What does this get us?  Well, for one thing, the LACK of an XM for
wilma.example.com, means that the owner of example.com is making a
statement that mail will NEVER come from wilma -- so if you are on the
receiving end of a connection attempt to your port 25 from wilma, you
should should drop the connection.  Or not accept it to begin with.

This becomes immediately useful for anyone with large numbers of customer
systems on dialup/DSL/cable/whatever, because simply by omitting XM records,
anyone running an MTA that's smart enough to check for them will refuse mail
from those boxes.  (So how do all those customers send mail?  Through the
mail servers that they're SUPPOSED to use.  And what if one of them wants to
run their own mail server?  Fine, get the ISP to put in an XM record or if
you're running your own DNS, put in one for yourself.)

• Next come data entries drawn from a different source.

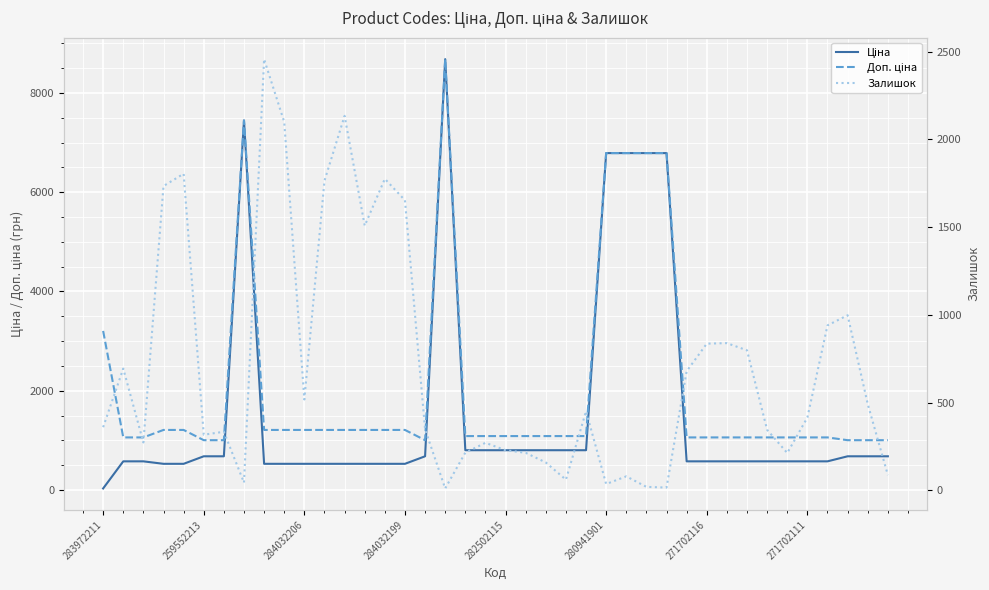

How many values in the Залишок series are below 415?

20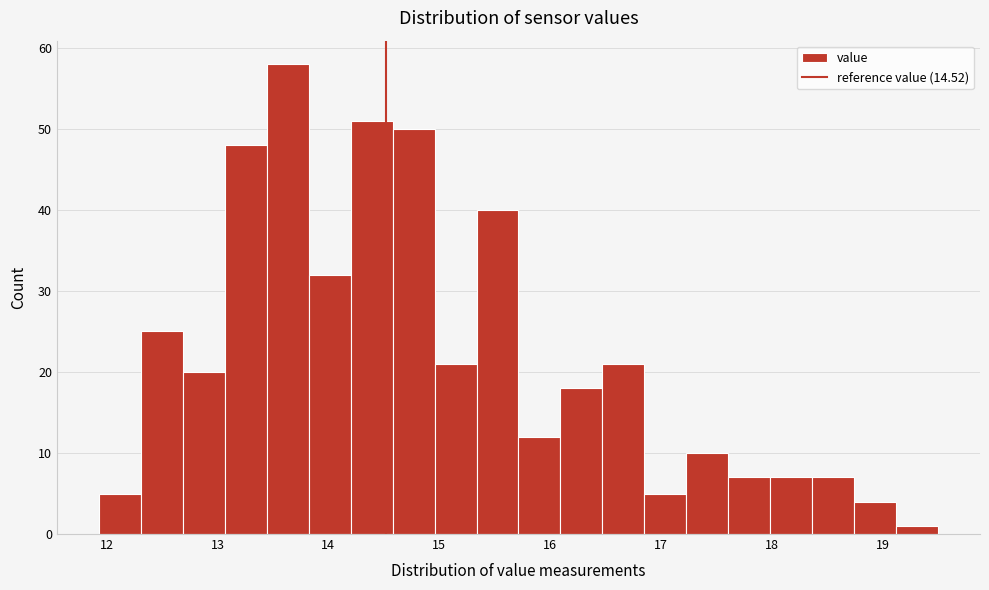

Around what value on the x-axis is the tallest bar? Give the approximate position of its centre, as read against the axis.

13.6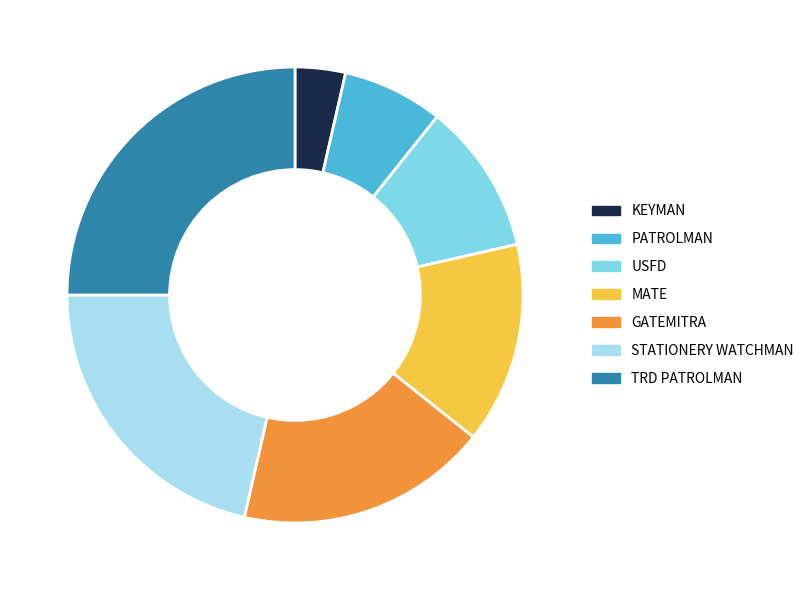

How many slices are in this pie chart?

7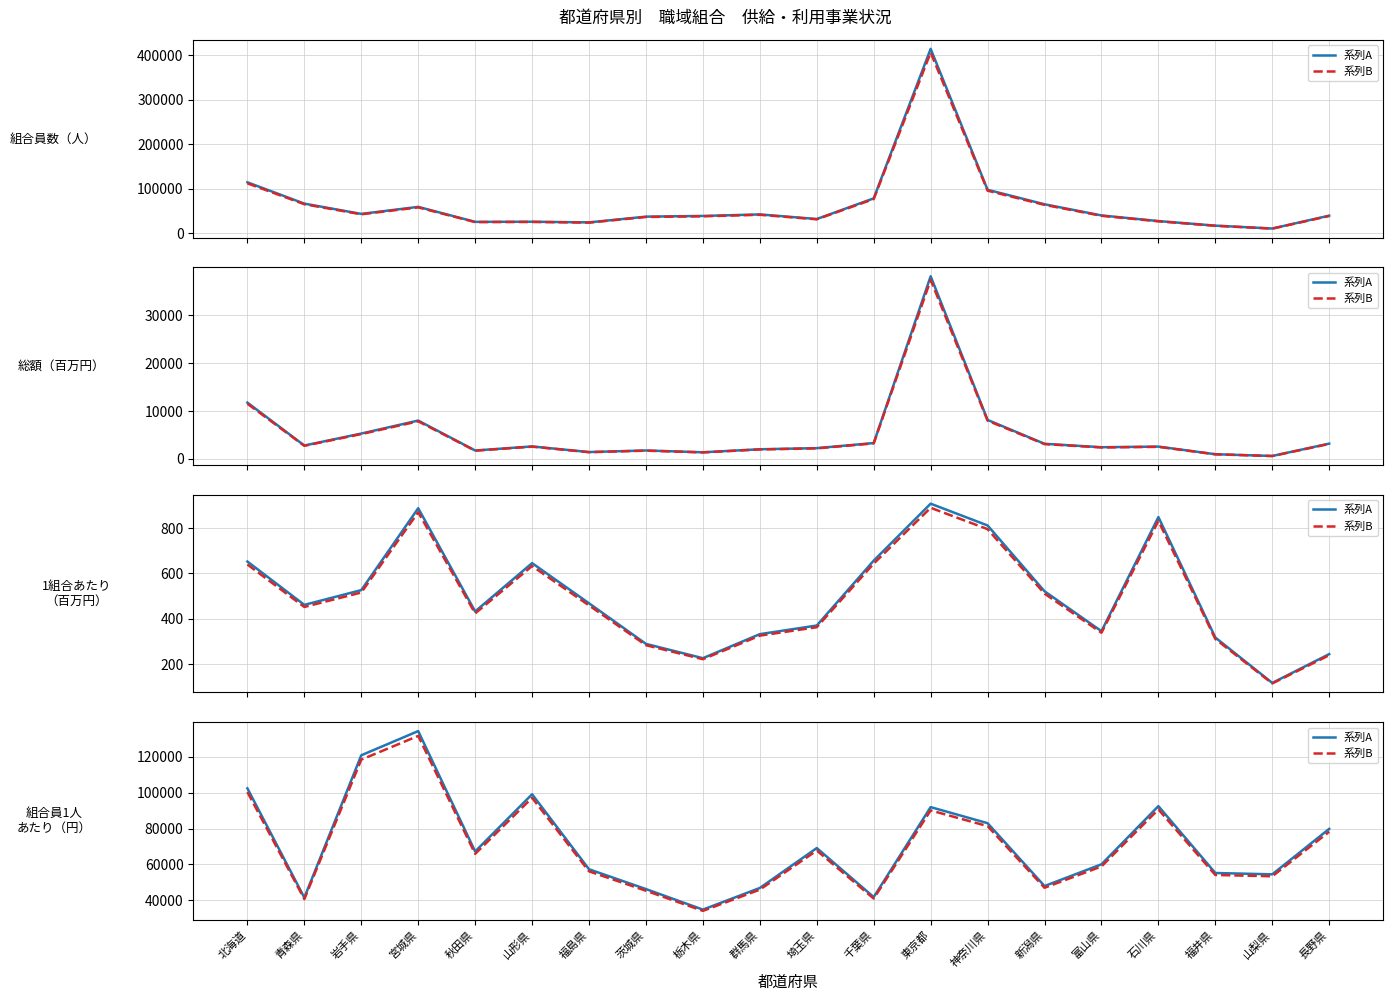

The 系列A series shows 102439.0 at 北海道. True or false?

True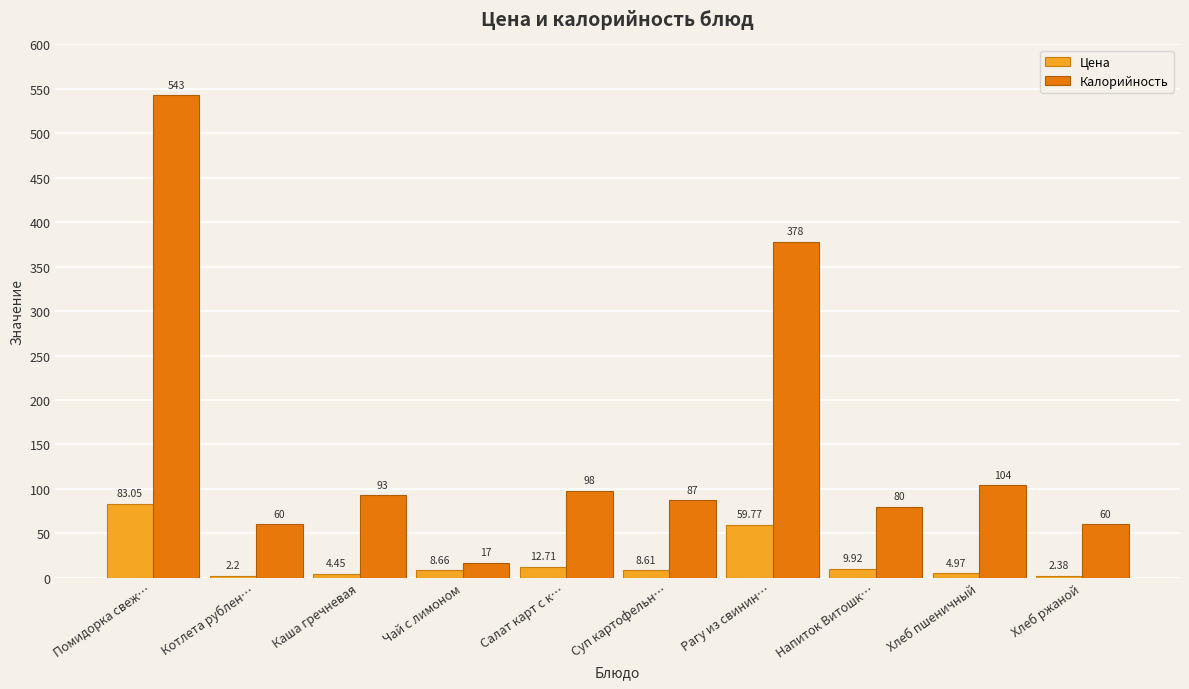

At which category is the sum across all series the highest?

Помидорка свеж…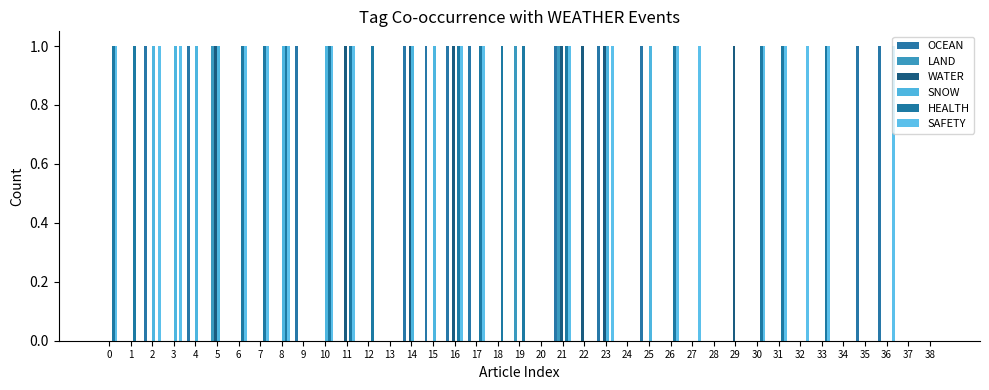

Are the bars grouped side by side (vs. stacked)?

Yes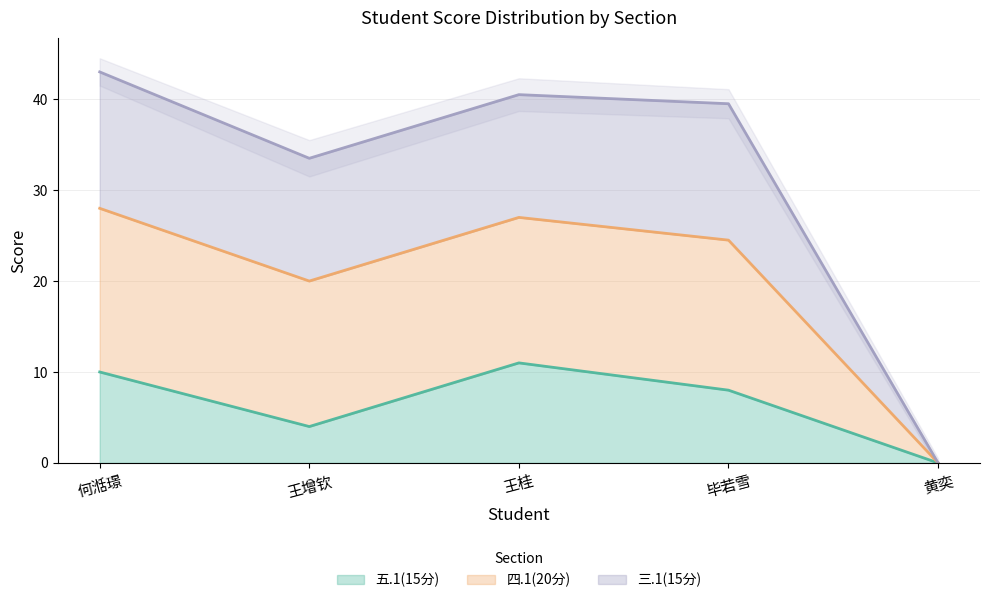

At which category does the chart reach its peak across all series?

何湉璟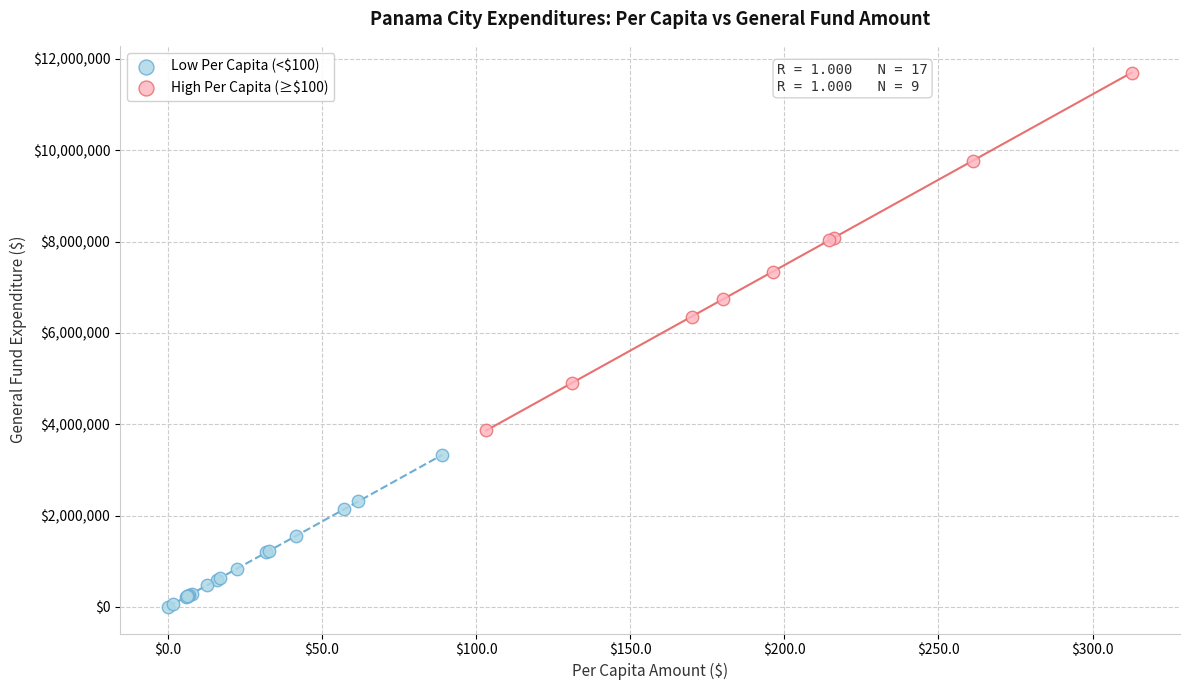

Which series contains the lowest Y value?

Low Per Capita (<$100)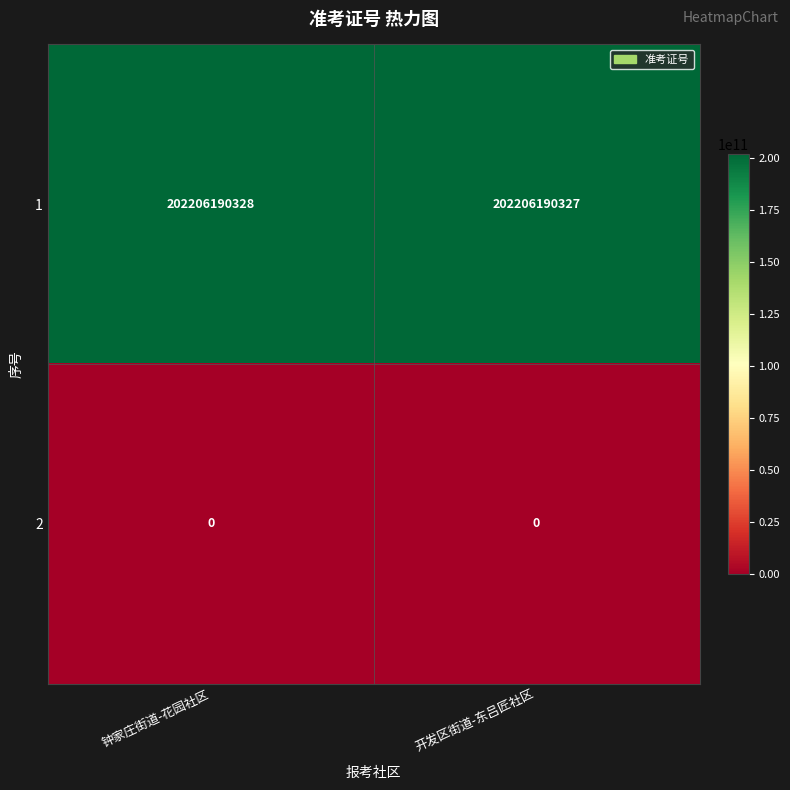

What is the difference between the highest and lowest values at 开发区街道-东吕匠社区?

202206190327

This would immediately cut out of a ton of spam from hijacked systems that
should NEVER be sending any mail to anybody, anywhere.  It means that
large operations with 50 mail servers and 2000 web hosts that NEVER send
mail can make sure that -- even if their web hosts turn out to have a 
security issue that allows spammers to exploit them -- that they won't
be a spam source, because they only put in XM records for the 50 mail servers.

Then we get to refinement (and arguments); how about not just specifying
that the systems emit mail, but which domains they're authorized to emit
it FOR?  And so on.  It gets gnarly at that point, and this is long enough,
but I went through this so that you'd know that yes, a LOT of people are
arguing these issues vociferously at the moment, and -- I think -- when
something happens, it is likely to happen in DNS with supporting code
in the MTAs.

And it will be a huge argument and a nasty, painful process of implementation.

Which is why I still think it's simpler to just unplug the spammers.

--Rsk


[1] Thank you Douglas Adams.

[2] One of my customers enquired as to why she wasn't getting proxy
vote information about various stocks she owns.  I thought perhaps my
spam-blocking had nailed it.  Nope -- but only because I don't happen to
be using the DNSBL that lists the mail server in question [correctly]
as an open relay.  That's right, quasi-confidential personal financial
info is coming out of a mail server that's clearly misconfigured.  It gets
better: the *reason* that the mail isn't showing up is that ~2 weeks
ago my instance of sendmail (while under heavy attack from spammers)
sent these folks a "your message has been delayed for 4 hours, you don't
need to do anything" notification and they of course responded by ignoring
it and unsubscribing her.

Oh, and did I mention that their mailer doesn't generate Message-ID
headers?

[3] A kind of news software developed at the U of Illinois.